▶ 演習文
++++++

第40回・志々雄真実に何故「牙突零式」は当たらなかったのか。
学生時代、「るろうに剣心」というアニメが流行った。
幕末、人斬り抜刀斎と呼ばれる維新志士「緋村剣心」が明治に入り、「不殺⁽ころさず⁾」を誓い殺傷能力の低い「逆刃刀」で流派「飛天御剣流」を駆使し、悪い人達をボコボコにしていく、と言った話だ。⁽はしょりすぎですね₎
その、るろ剣最大の盛り上がりを見せたエピソードが
「京都編」ではないか、と思われる。⁽個人的感想です。₎
京都編、簡単に説明するならば、幕末、長州派維新志士であった主人公「剣心」が「不殺⁽ころさず₎」を誓い、人斬り抜刀斎を辞めた後を引き継いだ「人斬り」・・・
志々雄真実⁽ししお まこと⁾を成敗する、という話だ。
彼も後任の人斬りとして活躍をしていた様ではあるが、彼の底知れぬ野心を恐れた長州派維新志士に焼かれ、撃たれ、と殺された -
ハズだったのだが、生き延び、明治政府への復讐などという事にとどまらず、日本征服という活動をする。

++++++

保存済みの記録
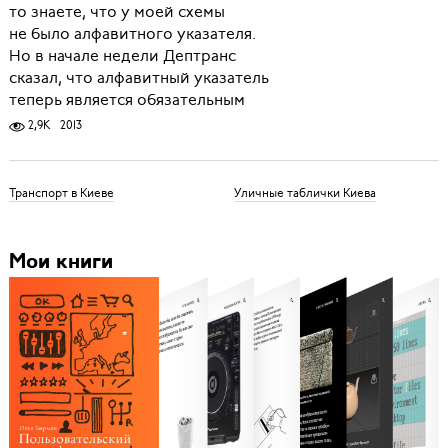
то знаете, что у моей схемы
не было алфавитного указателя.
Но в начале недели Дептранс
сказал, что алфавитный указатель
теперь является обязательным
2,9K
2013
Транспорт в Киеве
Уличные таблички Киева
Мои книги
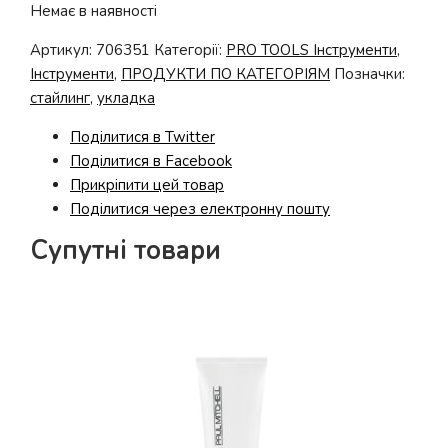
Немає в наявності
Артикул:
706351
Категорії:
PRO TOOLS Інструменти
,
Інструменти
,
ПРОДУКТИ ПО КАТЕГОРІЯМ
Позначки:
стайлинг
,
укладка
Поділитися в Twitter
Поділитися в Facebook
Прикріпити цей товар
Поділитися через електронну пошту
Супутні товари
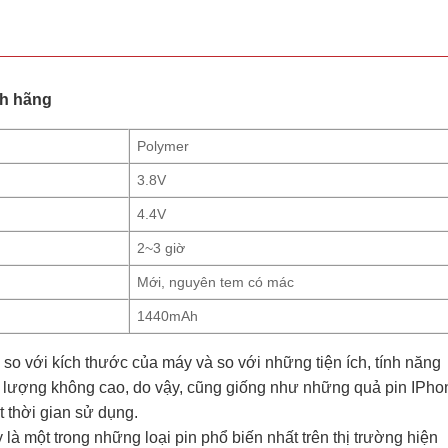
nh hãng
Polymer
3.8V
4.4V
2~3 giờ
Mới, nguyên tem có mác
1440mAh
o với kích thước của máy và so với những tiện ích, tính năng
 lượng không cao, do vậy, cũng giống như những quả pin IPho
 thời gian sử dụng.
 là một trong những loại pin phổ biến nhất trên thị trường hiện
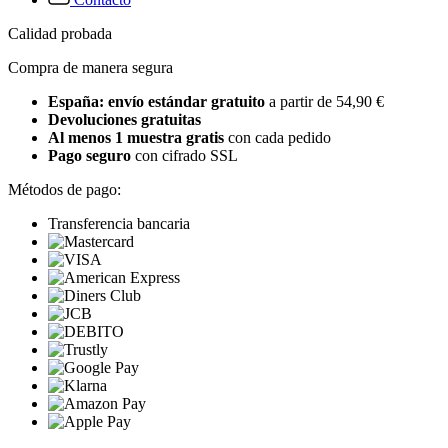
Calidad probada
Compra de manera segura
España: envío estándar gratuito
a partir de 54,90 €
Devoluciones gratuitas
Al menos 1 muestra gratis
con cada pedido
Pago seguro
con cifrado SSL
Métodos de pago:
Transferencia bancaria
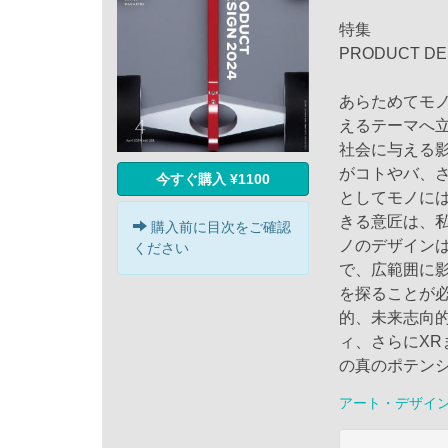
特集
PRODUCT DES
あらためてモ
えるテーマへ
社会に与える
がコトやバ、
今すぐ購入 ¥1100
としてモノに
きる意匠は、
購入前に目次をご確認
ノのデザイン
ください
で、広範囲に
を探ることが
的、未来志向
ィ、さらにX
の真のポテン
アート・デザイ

++++++

▶ 指示 A
演習文の「学生時代、「るろうに剣心」というアニメが流行った。」から「志々雄真実⁽ししお まこと⁾を成敗する、という話だ。」まで（両端を含む）を、「京都編」を「京都篇」に置き換えて書き直してください。
▶ 指示 B
記録の冒頭から「Супутні товари」を含む行まで（その行を含む）を、空行を除いて、「番号」と「記録の行」の2列から成るMarkdownの表で表してください。画像は表に含めないでください。

▶ 解答例 A
学生時代、「るろうに剣心」というアニメが流行った。
幕末、人斬り抜刀斎と呼ばれる維新志士「緋村剣心」が明治に入り、「不殺⁽ころさず⁾」を誓い殺傷能力の低い「逆刃刀」で流派「飛天御剣流」を駆使し、悪い人達をボコボコにしていく、と言った話だ。⁽はしょりすぎですね₎
その、るろ剣最大の盛り上がりを見せたエピソードが
「京都篇」ではないか、と思われる。⁽個人的感想です。₎
京都篇、簡単に説明するならば、幕末、長州派維新志士であった主人公「剣心」が「不殺⁽ころさず₎」を誓い、人斬り抜刀斎を辞めた後を引き継いだ「人斬り」・・・
志々雄真実⁽ししお まこと⁾を成敗する、という話だ。

▶ 解答例 B
| 番号 | 記録の行 |
|---|---|
| 1 | то знаете, что у моей схемы |
| 2 | не было алфавитного указателя. |
| 3 | Но в начале недели Дептранс |
| 4 | сказал, что алфавитный указатель |
| 5 | теперь является обязательным |
| 6 | 2,9K |
| 7 | 2013 |
| 8 | Транспорт в Киеве |
| 9 | Уличные таблички Киева |
| 10 | Мои книги |
| 11 | Немає в наявності |
| 12 | Артикул: |
| 13 | 706351 |
| 14 | Категорії: |
| 15 | PRO TOOLS Інструменти |
| 16 | , |
| 17 | Інструменти |
| 18 | , |
| 19 | ПРОДУКТИ ПО КАТЕГОРІЯМ |
| 20 | Позначки: |
| 21 | стайлинг |
| 22 | , |
| 23 | укладка |
| 24 | Поділитися в Twitter |
| 25 | Поділитися в Facebook |
| 26 | Прикріпити цей товар |
| 27 | Поділитися через електронну пошту |
| 28 | Супутні товари |